An Independence Day Puzzle at the Logicians' Club
In July of 2019, the Logicians' Club* held its monthly meeting on the fourth. To celebrate the holiday, the members played a game. On this day, its three regular members were in attendance: Mrs. A, Miss B, and Mr. C. It was the latter who suggested the game and organized it for the other two members to play. They met in a private room of the tavern where the club meetings were held.
"Fellow logicians," Mr. C began impressively after clearing his throat, "I have here a bag of patriotic hats," he said, holding up a large opaque bag. "Two of the hats are red, two are blue, but only one is white." He reached into the bag, pulled out a white hat and placed it on his own head.

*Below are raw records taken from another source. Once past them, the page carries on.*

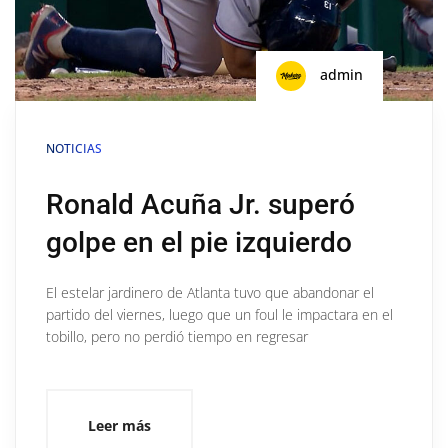
admin
NOTICIAS
Ronald Acuña Jr. superó
golpe en el pie izquierdo
El estelar jardinero de Atlanta tuvo que abandonar el
partido del viernes, luego que un foul le impactara en el
tobillo, pero no perdió tiempo en regresar
Leer más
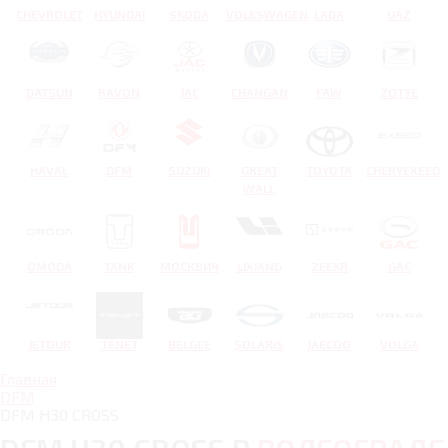
CHEVROLET
HYUNDAI
SKODA
VOLKSWAGEN
LADA
UAZ
DATSUN
RAVON
JAC
CHANGAN
FAW
ZOTYE
HAVAL
DFM
SUZUKI
GREAT
TOYOTA
CHERYEXEED
WALL
OMODA
TANK
МОСКВИЧ
LIXIANG
ZEEKR
GAC
JETOUR
TENET
BELGEE
SOLARIS
JAECOO
VOLGA
Главная
DFM
DFM H30 CROSS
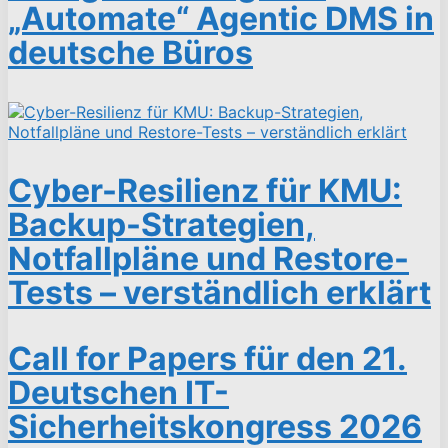
„Automate“ Agentic DMS in
deutsche Büros
Cyber-Resilienz für KMU:
Backup-Strategien,
Notfallpläne und Restore-
Tests – verständlich erklärt
Call for Papers für den 21.
Deutschen IT-
Sicherheitskongress 2026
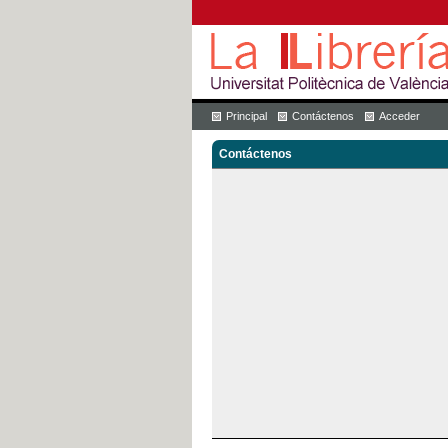
Principal
Contáctenos
Acceder
Contáctenos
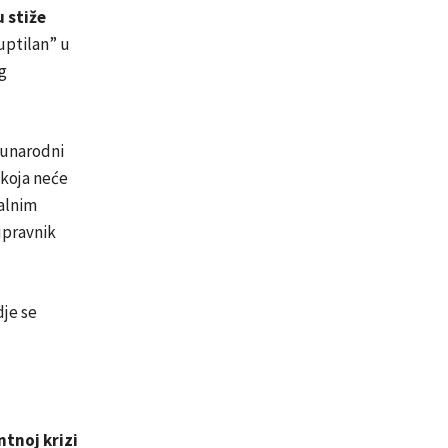
 stiže
uptilan” u
g
đunarodni
 koja neće
nalnim
upravnik
dje se
ntnoj krizi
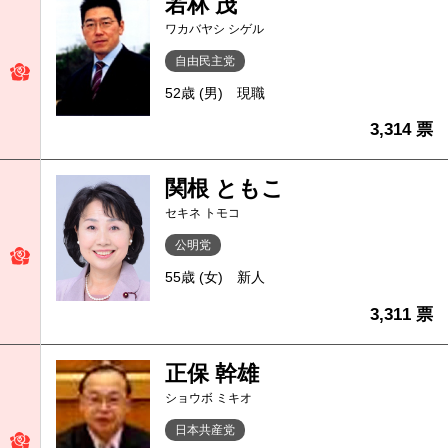
若林 茂
ワカバヤシ シゲル
自由民主党
52歳 (男)
現職
3,314 票
関根 ともこ
セキネ トモコ
公明党
55歳 (女)
新人
3,311 票
正保 幹雄
ショウボ ミキオ
日本共産党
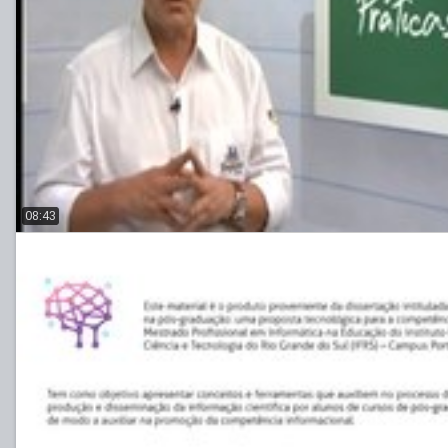
08:43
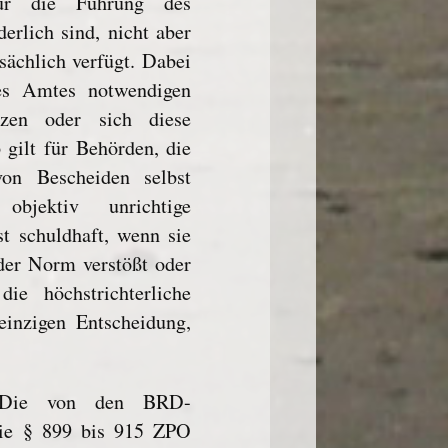
für die Führung des
rlich sind, nicht aber
sächlich verfügt. Dabei
es Amtes notwendigen
tzen oder sich diese
 gilt für Behörden, die
on Bescheiden selbst
objektiv unrichtige
t schuldhaft, wenn sie
der Norm verstößt oder
ie höchstrichterliche
einzigen Entscheidung,
: Die von den BRD-
ie § 899 bis 915 ZPO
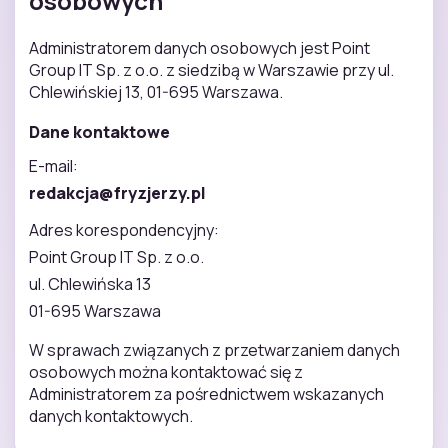
osobowych
Administratorem danych osobowych jest Point
Group IT Sp. z o.o. z siedzibą w Warszawie przy ul.
Chlewińskiej 13, 01-695 Warszawa.
Dane kontaktowe
E-mail:
redakcja@fryzjerzy.pl
Adres korespondencyjny:
Point Group IT Sp. z o.o.
ul. Chlewińska 13
01-695 Warszawa
W sprawach związanych z przetwarzaniem danych
osobowych można kontaktować się z
Administratorem za pośrednictwem wskazanych
danych kontaktowych.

"In a few minutes," he continued, "I will turn out the lights and pull two hats out of the bag. Then I will place a hat on each of your heads. When I turn the light back on, both of you will be able to see the color of the other's hat, but you won't be able to see your own. I will ask each of you to guess the color of your own hat by whispering in my ear so that the other player won't know your guess. If at least one of you is right, you will both win a prize which you can share.

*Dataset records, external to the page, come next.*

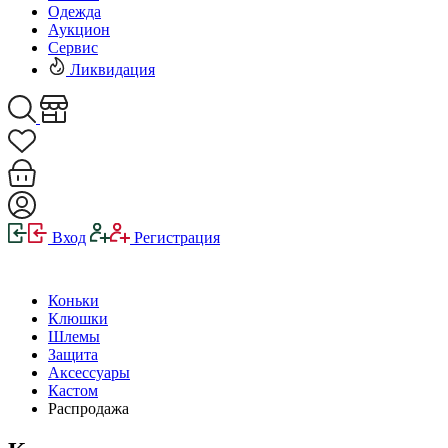
Одежда
Аукцион
Сервис
Ликвидация
Вход
Регистрация
Коньки
Клюшки
Шлемы
Защита
Аксессуары
Кастом
Распродажа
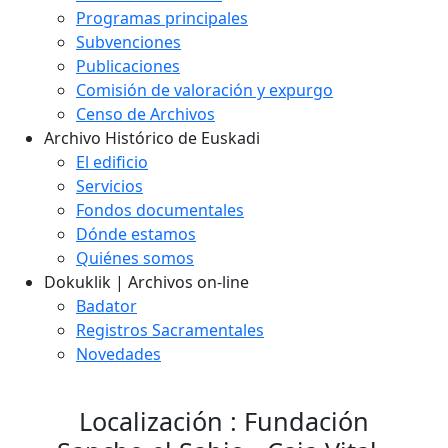
Programas principales
Subvenciones
Publicaciones
Comisión de valoración y expurgo
Censo de Archivos
Archivo Histórico de Euskadi
El edificio
Servicios
Fondos documentales
Dónde estamos
Quiénes somos
Dokuklik | Archivos on-line
Badator
Registros Sacramentales
Novedades
Localización : Fundación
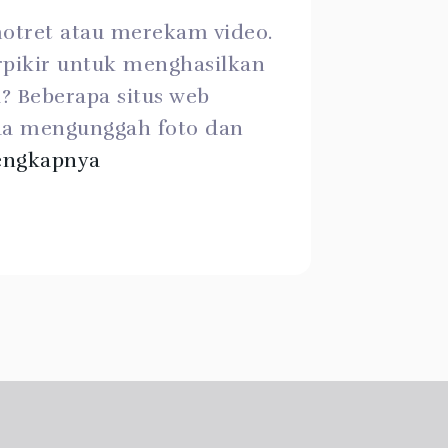
otret atau merekam video.
pikir untuk menghasilkan
? Beberapa situs web
a mengunggah foto dan
engkapnya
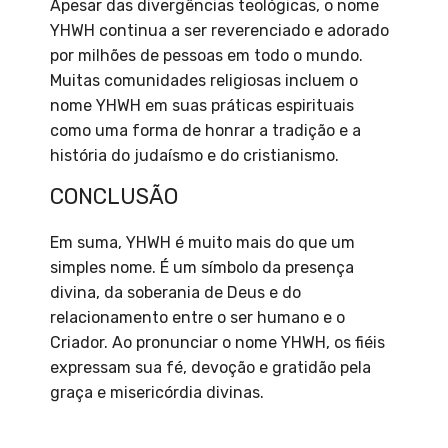
Apesar das divergências teológicas, o nome
YHWH continua a ser reverenciado e adorado
por milhões de pessoas em todo o mundo.
Muitas comunidades religiosas incluem o
nome YHWH em suas práticas espirituais
como uma forma de honrar a tradição e a
história do judaísmo e do cristianismo.
CONCLUSÃO
Em suma, YHWH é muito mais do que um
simples nome. É um símbolo da presença
divina, da soberania de Deus e do
relacionamento entre o ser humano e o
Criador. Ao pronunciar o nome YHWH, os fiéis
expressam sua fé, devoção e gratidão pela
graça e misericórdia divinas.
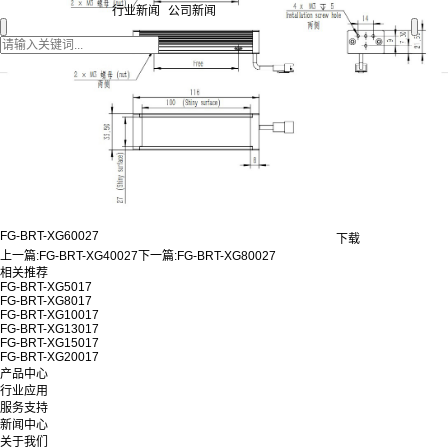
行业新闻
公司新闻
FG-BRT-XG60027
下载
上一篇:
FG-BRT-XG40027
下一篇:
FG-BRT-XG80027
相关推荐
FG-BRT-XG5017
FG-BRT-XG8017
FG-BRT-XG10017
FG-BRT-XG13017
FG-BRT-XG15017
FG-BRT-XG20017
产品中心
行业应用
服务支持
新闻中心
关于我们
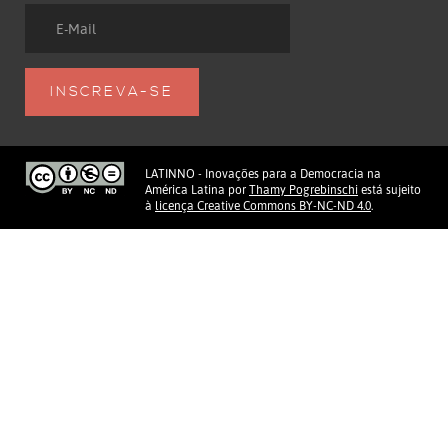
LATINNO - Inovações para a Democracia na
América Latina
por
Thamy Pogrebinschi
está sujeito
à
licença Creative Commons BY-NC-ND 4.0
.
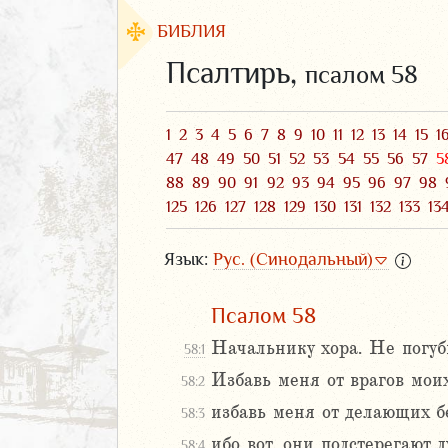
БИБЛИЯ
Псалтирь,
псалом 58
1
2
3
4
5
6
7
8
9
10
11
12
13
14
15
1
47
48
49
50
51
52
53
54
55
56
57
5
88
89
90
91
92
93
94
95
96
97
98
125
126
127
128
129
130
131
132
133
13
Язык:
Рус. (Синодальный)
Псалом 58
ЗАВЕТ
Начальнику хора. Не погуби
58:1
Избавь меня от врагов мои
58:2
избавь меня от делающих б
58:3
ибо вот, они подстерегают 
аконие
58:4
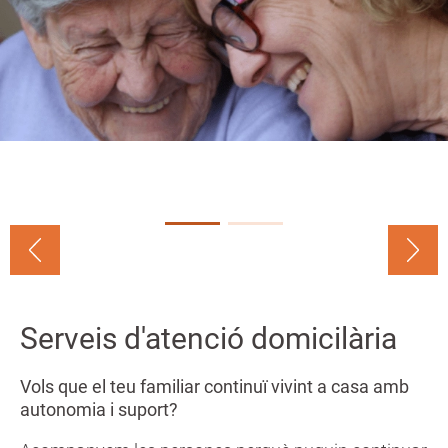
a
n
Serveis d'atenció domicilària
Vols que el teu familiar continuï vivint a casa amb
autonomia i suport?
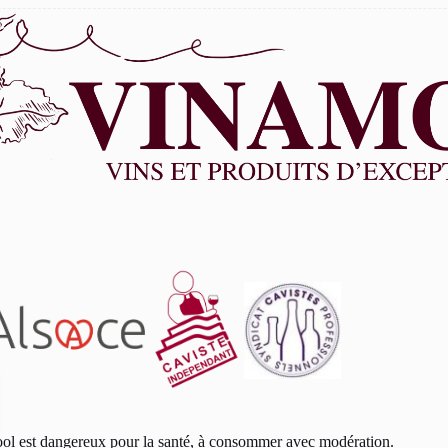
ool est dangereux pour la santé, à consommer avec modération.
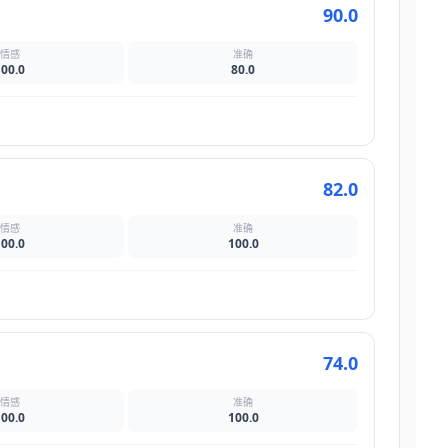
90.0
情感
准确
100.0
80.0
82.0
情感
准确
100.0
100.0
74.0
情感
准确
100.0
100.0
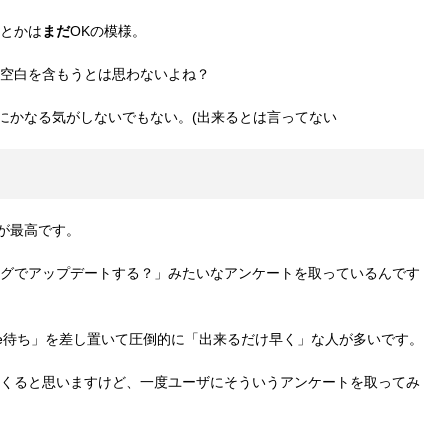
とかは
まだ
OKの模様。
空白を含もうとは思わないよね？
業でどうにかなる気がしないでもない。(出来るとは言ってない
のが最高です。
グでアップデートする？」みたいなアンケートを取っているんです
fine待ち」を差し置いて圧倒的に「出来るだけ早く」な人が多いです。
くると思いますけど、一度ユーザにそういうアンケートを取ってみ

"Now, I'm going to step out of the room for a few minutes and allow you time to confer. It won't be cheating if you agree between you on a strategy for playing the game. Remember two things: first, only one of you has to guess the color of her hat correctly in order to win the prize―it doesn't matter whether the other player's guess is incorrect; second, if you win you will share the prize, so this is not a competitive game. Good luck!" And he left the room.
Is there a strategy that the two logicians can use to ensure that they win the prize? If so, what is that strategy?
* For other meetings of the club, see:
- A Puzzle at the Logicians' Club, 1/31/2016.
- A Meeting of the Logicians' Club, 9/26/2018.
- Another Meeting of the Logicians' Club, 11/24/2018.
(Added 7/9/2019) An anonymous reader wrote in wondering whether Mr. C could have taken the white hat that he put on his own head and put it on one of the two players when the lights were out. Of course, he could have, but rest assured that he didn't.
(Added 7/5/2019) Thanks to Lawrence Mayes for pointing out a loophole in the description of the game which has now been closed by amending this sentence.
Solution to an Independence Day Puzzle at the Logicians' Club: Yes, there is a strategy that the two players can use to guarantee that they win. Since Mr. C took the only white hat for himself, only two colors are in play: red and blue. The two players agree in advance that one of them will guess that her own hat is the same color as the hat she sees on the other player; the second player will guess that her hat is the other color from what she sees on the first player. For instance, if the first player sees a red hat on the second player, she will guess that her own hat is also red; whereas, if the second player sees a blue hat on the first player, she will guess that her own hat is red.
Since their hats are either the same color or different colors, one of the players' guesses will be right and one wrong. If their hats are both the same color, then the player who guesses that her hat is the same color as her partner's will be correct. If the hats are different colors, then the player who guesses that her own hat is a different color from her partner's will be correct. So, in either case, one of the two players will guess correctly.
Disclaimer and Disclosure: This puzzle is fiction, but it could happen. Sadly, there is no Logicians' Club. The puzzle itself seems to be a traditional one, and I can't remember where I found it. So, I didn't make it up but the presentation is mine.